Footprints

弁護士・伊藤雅浩による仕事・趣味・その他雑多なことを綴るブログ(2005年3月開設)

企業法務

前回は,渉外弁護士の定義について悩んだが,それを解決するには「企業法務」をどのように定義するのか,という問題に当たってしまった。これも恥ずかしながら,よくわからない言葉だ。ロースクールに来る前,というか今でも,私の中での「企業法務」の定義は,「企業の法律問題を取り扱うこと」という極めて広いものである。


したがって,扱っていることのメインは契約書作成,および契約書チェック。クライアントの法務部もしくは法務担当者がチェックしきれないような新しいスキームの契約の場合などに法的観点からアドバイスをする,というもの。その他に現に私が見聞きした「弁護士に実際に相談していた企業法務マター」と思えるものとして,

  • 仕入先が,うちが振り出した手形をなくした,といって泣きついてきたんですけど,どうしたらいいんです?」
  • 「うちが卸した材料を加工したお客さんからクレームがあって,ドリルで穴を開けたら曲がって使い物にならなくなったから弁償しろ,って言うんですよ。うちが受け取ったのは10万円ですけど,加工賃300万円も払え,ってのは無茶ですよね?うちもメーカーから買ってるから,そこに払わすことってできないですか?」
  • 「構内で作業委託している業者が,荷物置き場としてコンテナを改造した簡易倉庫を持ち込みたい,って言ってるんですけど,どういう契約にすればいいです?」
  • 「USのネットを使った新しいサービスを日本に持ってくるんですけど,A社と,B社とうちとでJV作ろうと思います。契約書の雛形みたいなのありますか?」

など(メーカーや流通に勤めてたわけではないのに,ネタはそっち系が多い)。


しかし,どうやら「渉外事務所に行きたい」「企業法務を目指してます」という人がイメージしてるのは,上記のような業務ではなさそうだ。そこでイメージされているのは,ファイナンスとか,ガバナンスにおける法的アドバイスの領域ではないかと思う。
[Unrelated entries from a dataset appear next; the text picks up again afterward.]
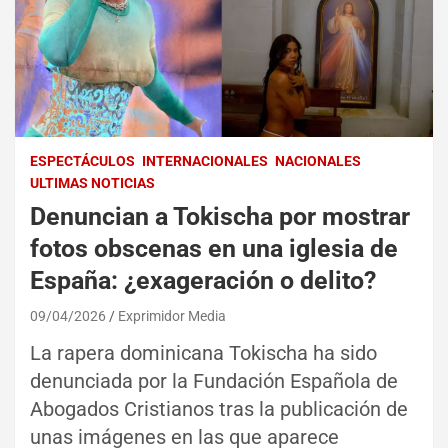
ESPECTÁCULOS
INTERNACIONALES
NACIONALES
ULTIMAS NOTICIAS
Denuncian a Tokischa por mostrar
fotos obscenas en una iglesia de
España: ¿exageración o delito?
09/04/2026
Exprimidor Media
La rapera dominicana Tokischa ha sido
denunciada por la Fundación Española de
Abogados Cristianos tras la publicación de
unas imágenes en las que aparece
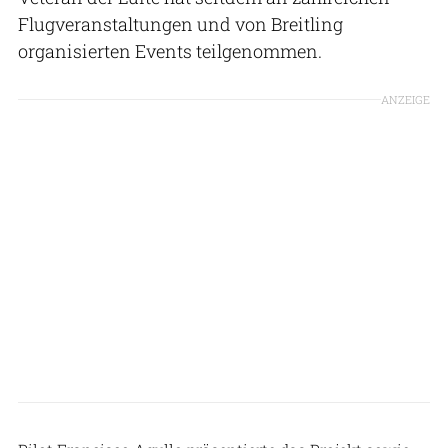
Flugveranstaltungen und von Breitling
organisierten Events teilgenommen.
ANZEIGE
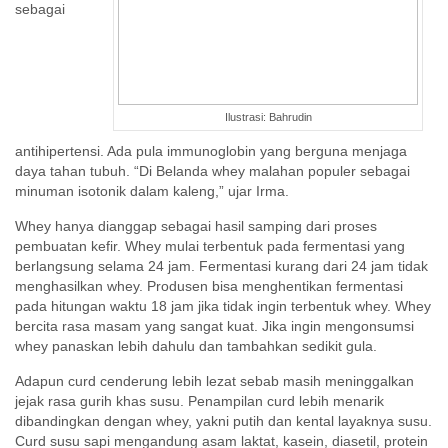
sebagai
Ilustrasi: Bahrudin
antihipertensi. Ada pula immunoglobin yang berguna menjaga
daya tahan tubuh. “Di Belanda whey malahan populer sebagai
minuman isotonik dalam kaleng,” ujar Irma.
Whey hanya dianggap sebagai hasil samping dari proses
pembuatan kefir. Whey mulai terbentuk pada fermentasi yang
berlangsung selama 24 jam. Fermentasi kurang dari 24 jam tidak
menghasilkan whey. Produsen bisa menghentikan fermentasi
pada hitungan waktu 18 jam jika tidak ingin terbentuk whey. Whey
bercita rasa masam yang sangat kuat. Jika ingin mengonsumsi
whey panaskan lebih dahulu dan tambahkan sedikit gula.
Adapun curd cenderung lebih lezat sebab masih meninggalkan
jejak rasa gurih khas susu. Penampilan curd lebih menarik
dibandingkan dengan whey, yakni putih dan kental layaknya susu.
Curd susu sapi mengandung asam laktat, kasein, diasetil, protein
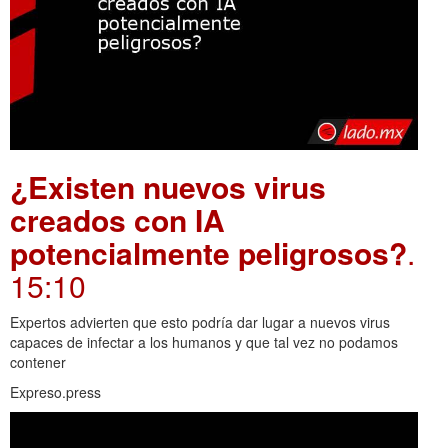
¿Existen nuevos virus
creados con IA
potencialmente peligrosos?
.
15:10
Expertos advierten que esto podría dar lugar a nuevos virus
capaces de infectar a los humanos y que tal vez no podamos
contener
Expreso.press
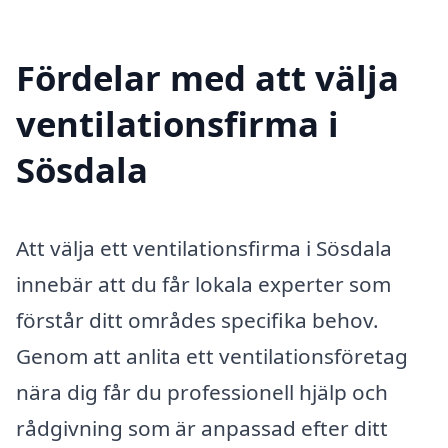
Fördelar med att välja
ventilationsfirma i
Sösdala
Att välja ett ventilationsfirma i Sösdala
innebär att du får lokala experter som
förstår ditt områdes specifika behov.
Genom att anlita ett ventilationsföretag
nära dig får du professionell hjälp och
rådgivning som är anpassad efter ditt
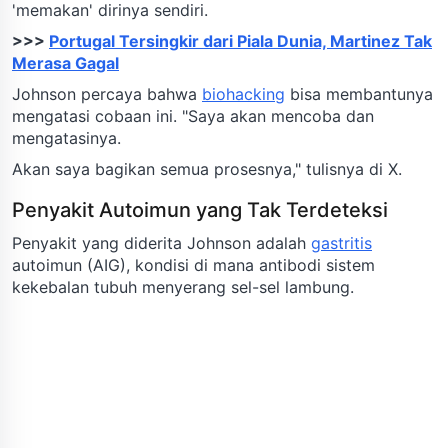
'memakan' dirinya sendiri.
>>>
Portugal Tersingkir dari Piala Dunia, Martinez Tak
Merasa Gagal
Johnson percaya bahwa
biohacking
bisa membantunya
mengatasi cobaan ini. "Saya akan mencoba dan
mengatasinya.
Akan saya bagikan semua prosesnya," tulisnya di X.
Penyakit Autoimun yang Tak Terdeteksi
Penyakit yang diderita Johnson adalah
gastritis
autoimun (AIG), kondisi di mana antibodi sistem
kekebalan tubuh menyerang sel-sel lambung.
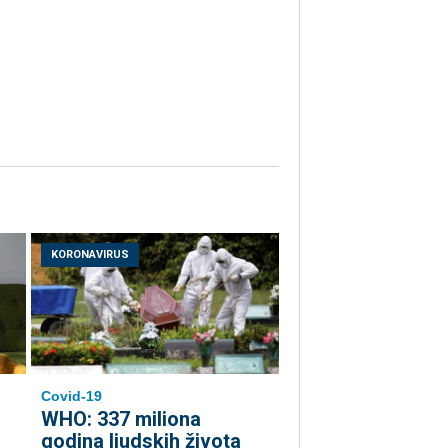
KORONAVIRUS
Covid-19
WHO: 337 miliona
godina ljudskih života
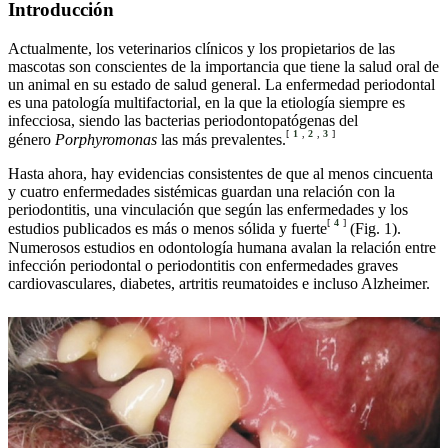
Introducción
Actualmente, los veterinarios clínicos y los propietarios de las
mascotas son conscientes de la importancia que tiene la salud oral de
un animal en su estado de salud general. La enfermedad periodontal
es una patología multifactorial, en la que la etiología siempre es
infecciosa, siendo las bacterias periodontopatógenas del
[
1
,
2
,
3
]
género
Porphyromonas
las más prevalentes.
Hasta ahora, hay evidencias consistentes de que al menos cincuenta
y cuatro enfermedades sistémicas guardan una relación con la
periodontitis, una vinculación que según las enfermedades y los
[
4
]
estudios publicados es más o menos sólida y fuerte
(Fig. 1).
Numerosos estudios en odontología humana avalan la relación entre
infección periodontal o periodontitis con enfermedades graves
cardiovasculares, diabetes, artritis reumatoides e incluso Alzheimer.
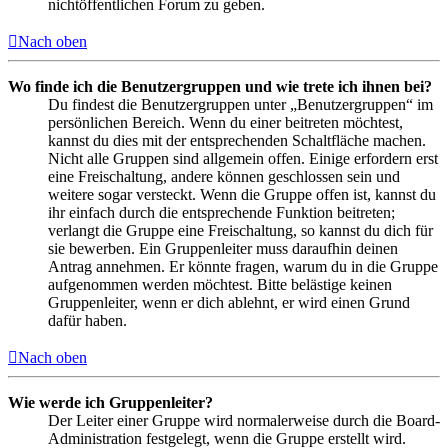
nichtöffentlichen Forum zu geben.
Nach oben
Wo finde ich die Benutzergruppen und wie trete ich ihnen bei?
Du findest die Benutzergruppen unter „Benutzergruppen“ im
persönlichen Bereich. Wenn du einer beitreten möchtest,
kannst du dies mit der entsprechenden Schaltfläche machen.
Nicht alle Gruppen sind allgemein offen. Einige erfordern erst
eine Freischaltung, andere können geschlossen sein und
weitere sogar versteckt. Wenn die Gruppe offen ist, kannst du
ihr einfach durch die entsprechende Funktion beitreten;
verlangt die Gruppe eine Freischaltung, so kannst du dich für
sie bewerben. Ein Gruppenleiter muss daraufhin deinen
Antrag annehmen. Er könnte fragen, warum du in die Gruppe
aufgenommen werden möchtest. Bitte belästige keinen
Gruppenleiter, wenn er dich ablehnt, er wird einen Grund
dafür haben.
Nach oben
Wie werde ich Gruppenleiter?
Der Leiter einer Gruppe wird normalerweise durch die Board-
Administration festgelegt, wenn die Gruppe erstellt wird.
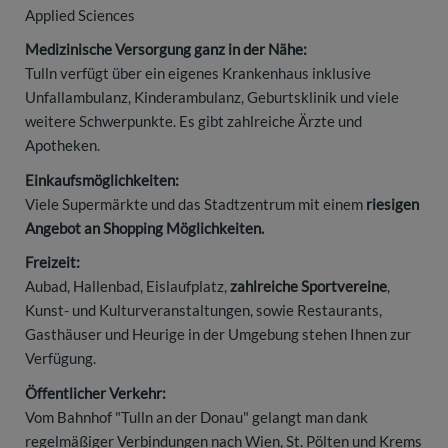
Applied Sciences
Medizinische Versorgung ganz in der Nähe:
Tulln verfügt über ein eigenes Krankenhaus inklusive
Unfallambulanz, Kinderambulanz, Geburtsklinik und viele
weitere Schwerpunkte. Es gibt zahlreiche Ärzte und
Apotheken.
Einkaufsmöglichkeiten:
Viele Supermärkte und das Stadtzentrum mit einem
riesigen
Angebot an Shopping Möglichkeiten.
Freizeit:
Aubad, Hallenbad, Eislaufplatz,
zahlreiche Sportvereine
,
Kunst- und Kulturveranstaltungen, sowie Restaurants,
Gasthäuser und Heurige in der Umgebung stehen Ihnen zur
Verfügung.
Öffentlicher Verkehr:
Vom Bahnhof "Tulln an der Donau" gelangt man dank
regelmäßiger Verbindungen nach Wien, St. Pölten und Krems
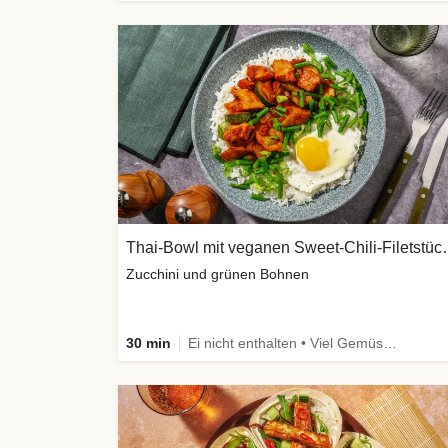
Thai-Bowl mit veg
Zucchini und grünen Bohnen
30 min
Ei nicht enthalten • Viel Gemüse • High Protein • Vegetarisch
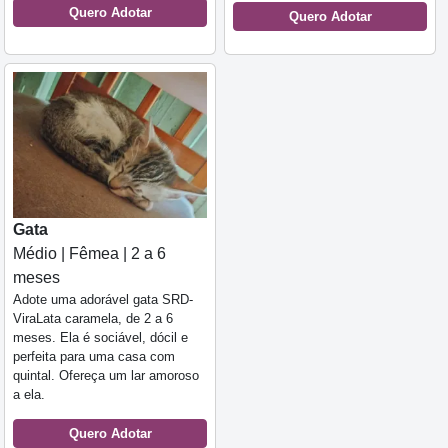
Quero Adotar
Quero Adotar
Gata
Médio | Fêmea | 2 a 6
meses
Adote uma adorável gata SRD-
ViraLata caramela, de 2 a 6
meses. Ela é sociável, dócil e
perfeita para uma casa com
quintal. Ofereça um lar amoroso
a ela.
Quero Adotar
確かに,ロースクールのカリキュラムで「企業法演習」という科目では,こういった問題が主に取り扱われているようなので,もしかしたら,そういった狭義の企業法務が正しい定義なのかもしれない。


コンサルティング業界でも,同じかもしれない。学生に「コンサルティングの仕事」を聞くと,経営戦略立案をはじめとする,いわゆる「戦略」の匂いのする部分のイメージがあるようだが,実際には幅広くて,「これもコンサルタントの仕事なんですか?」というものが多い。おそらく弁護士になっても,「これも弁護士の仕事なんですか?」というような,今では想像が付かないような仕事も多いのだろう。